:: Task details ::
Go through the records and filter out every line lacking the word "VRAM"; copy the lines that remain.

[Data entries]
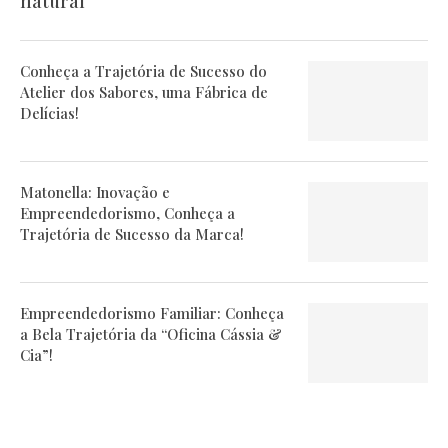
natural
Conheça a Trajetória de Sucesso do
Atelier dos Sabores, uma Fábrica de
Delícias!
Matonella: Inovação e
Empreendedorismo, Conheça a
Trajetória de Sucesso da Marca!
Empreendedorismo Familiar: Conheça
a Bela Trajetória da “Oficina Cássia &
Cia”!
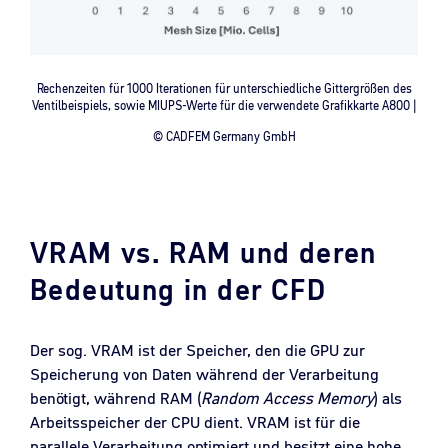
Rechenzeiten für 1000 Iterationen für unterschiedliche Gittergrößen des
Ventilbeispiels, sowie MIUPS-Werte für die verwendete Grafikkarte A800 |
© CADFEM Germany GmbH
VRAM vs. RAM und deren
Bedeutung in der CFD
Der sog. VRAM ist der Speicher, den die GPU zur
Speicherung von Daten während der Verarbeitung
benötigt, während RAM (
Random Access Memory
) als
Arbeitsspeicher der CPU dient. VRAM ist für die
parallele Verarbeitung optimiert und besitzt eine hohe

:: Response ::
VRAM vs. RAM und deren
Der sog. VRAM ist der Speicher, den die GPU zur
Arbeitsspeicher der CPU dient. VRAM ist für die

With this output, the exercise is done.